I. Examination Under Oath
One of the most valuable tools in the investigation of suspicious claims can be found in the terms of the policy of insurance. Most commercial policies and homeowner policies provide for the right of Examination Under Oath of the insured. The policy language will usually require the production of records and documents requested by the company, as well.
The Examination Under Oath requires the insured to appear and testify, under oath, concerning all of the issues previously discussed. Information which may not be available as a matter of public record can be elicited. The insured's background, insurance history and financial condition can be examined. Information gathered in the preliminary investigation of a loss can be confirmed or developed in greater detail.
Of course, the insured will be called upon to review in detail the circumstances of the loss. This will provide a definitive, sworn account of the loss in the insured's own words. The insured can - and should - be asked to acknowledge his claim as truthful and accurate in every respect.

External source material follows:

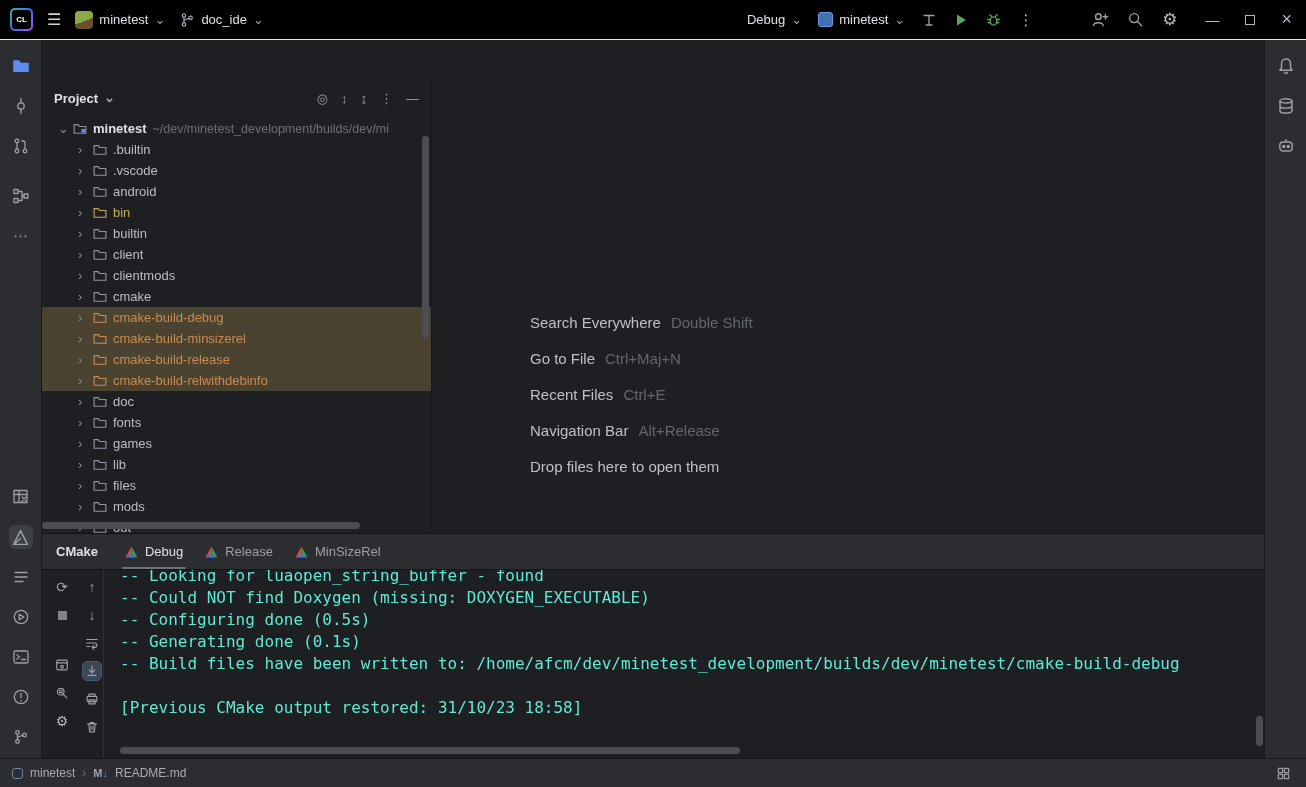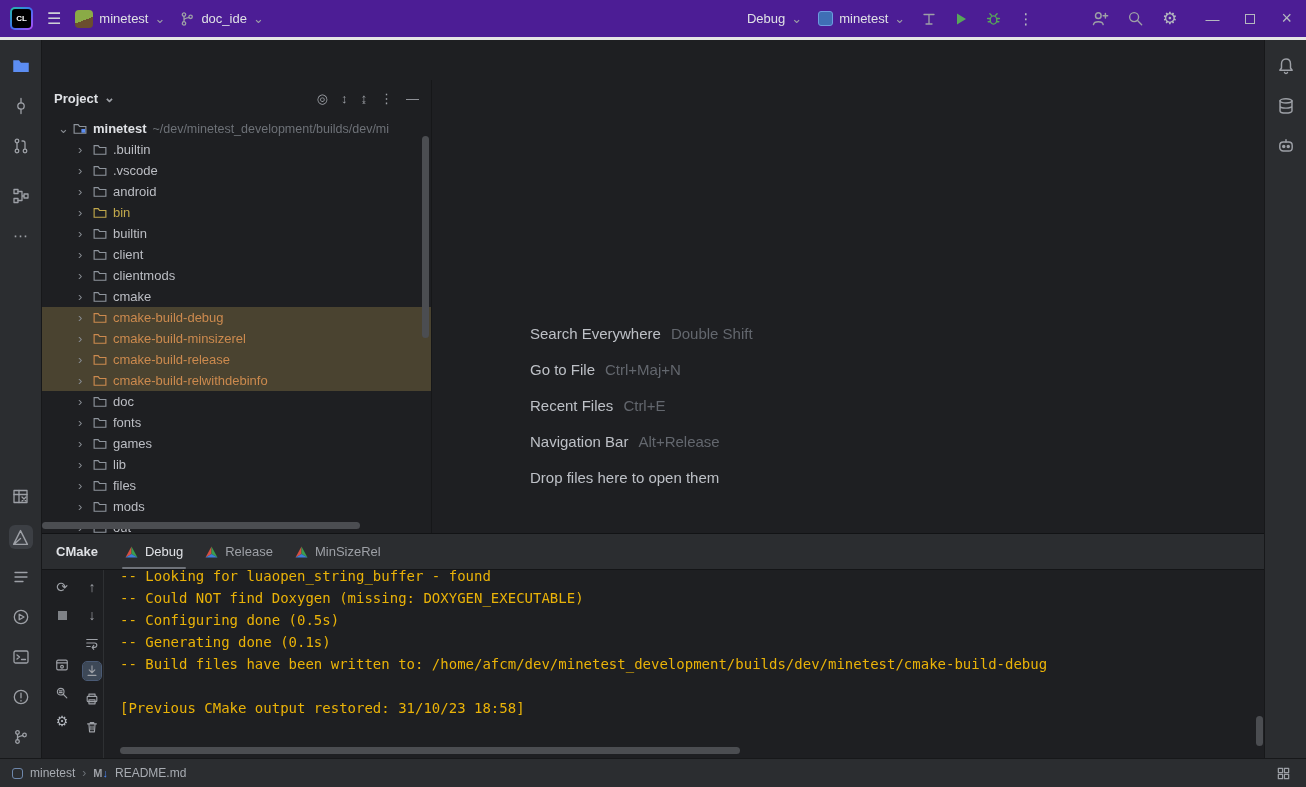"CL" .titlebar { background: #4c1d95 -> #000000; border-bottom: 3px solid #e5e5e5 -> 1px solid #e5e5e5 }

Where the insured has concealed information or misrepresented facts, this will provide an absolute defense to the claim even though the underlying loss cannot be proved to be fraudulent.
J. Additional Investigative Resources
The claims representative should be aware of additional resources available in the investigation of fraudulent theft claims. These resources can supplement the investigation into a loss and sometimes provide information beyond the reach of the company.
The ISO All Claims Database is a national database of claims maintained and indexed by names of insureds and other parties to the claim (including mortgagees, public adjusters and attorneys). When new information about a claim is submitted for reporting, any prior claims on file involving the same parties will be identified and provided to the reporting company. In this way, the claims representative can identify an insured who has been involved with prior insurance claims which may have particular significance to the claim under investigation.
Most states have a Division of Insurance Fraud responsible for the investigation and prosecution of insurance fraud schemes. These agencies have extensive resources for the investigation of fraudulent claims, including subpoena process and arrest powers. In referring a suspected claim to the Division of Insurance Fraud, nearly every state provides a statutory grant of immunity from suit to the insurance carriers reporting such claims.
The National Insurance Crime Bureau (NICB) is an independent investigative agency operating in conjunction with local law enforcement authorities. Although NICB will rarely share information about an ongoing investigation, their efforts frequently result in the identification and arrest of individuals responsible for insurance fraud crimes. Since its creation in 1972, NICB has directed investigations resulting in over ten thousand arrests on criminal charges.
There are additional organizations and groups, including local organizations, which can provide assistance and information to the claims representative handling a suspicious claim. An awareness of these organizations can facilitate the investigation of claims and the identification of fraudulent losses.